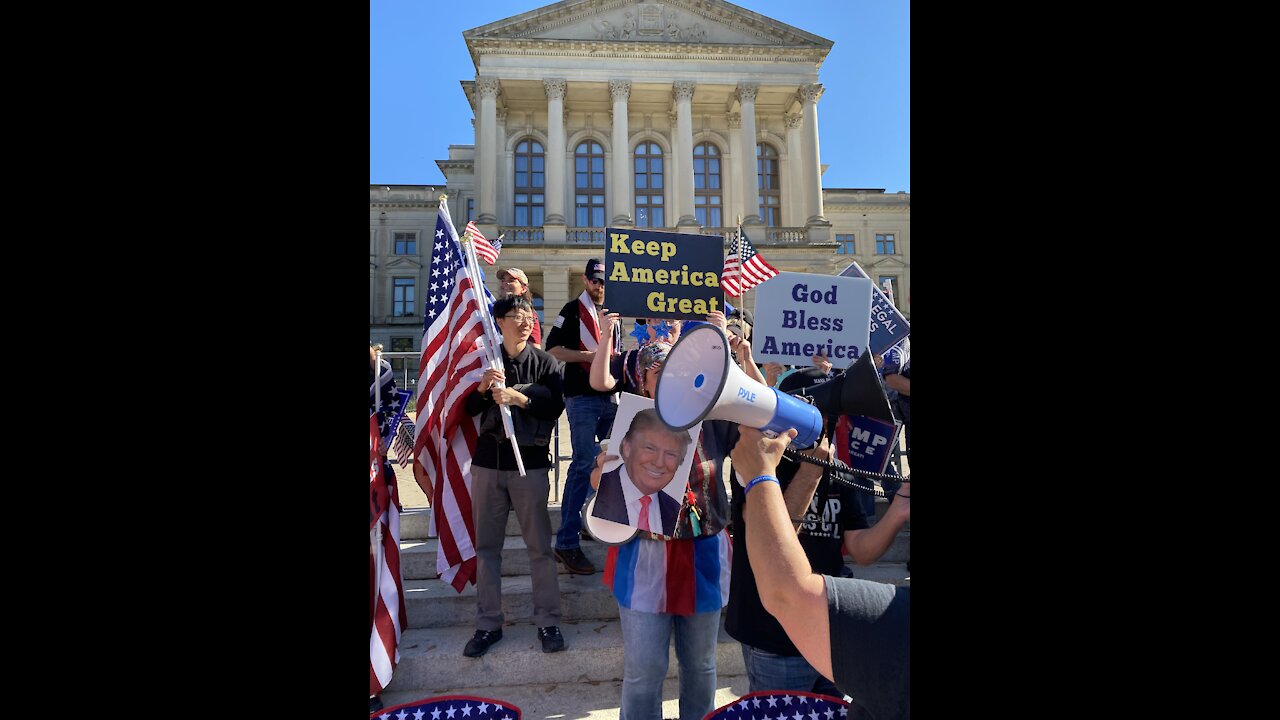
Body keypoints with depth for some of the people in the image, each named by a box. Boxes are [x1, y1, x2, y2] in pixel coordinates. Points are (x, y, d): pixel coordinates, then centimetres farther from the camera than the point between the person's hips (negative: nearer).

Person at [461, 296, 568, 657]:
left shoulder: (545, 362, 2)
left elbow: (555, 407, -9)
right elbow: (467, 408, 6)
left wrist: (519, 397, -20)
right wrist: (483, 387, -13)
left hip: (530, 463, -2)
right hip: (488, 463, 3)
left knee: (540, 546, 1)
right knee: (486, 546, 8)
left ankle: (548, 622, 14)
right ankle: (488, 624, 20)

● ● ● ● ● ● ●

» EXERCISE REQUIREMENTS
Reproduce every line of the listing verbatim, from the line containing "right wrist: (483, 387, -13)" through the end of the listing.

» OUTPUT FOR THIS TASK
right wrist: (483, 387, -13)
left hip: (530, 463, -2)
right hip: (488, 463, 3)
left knee: (540, 546, 1)
right knee: (486, 546, 8)
left ankle: (548, 622, 14)
right ankle: (488, 624, 20)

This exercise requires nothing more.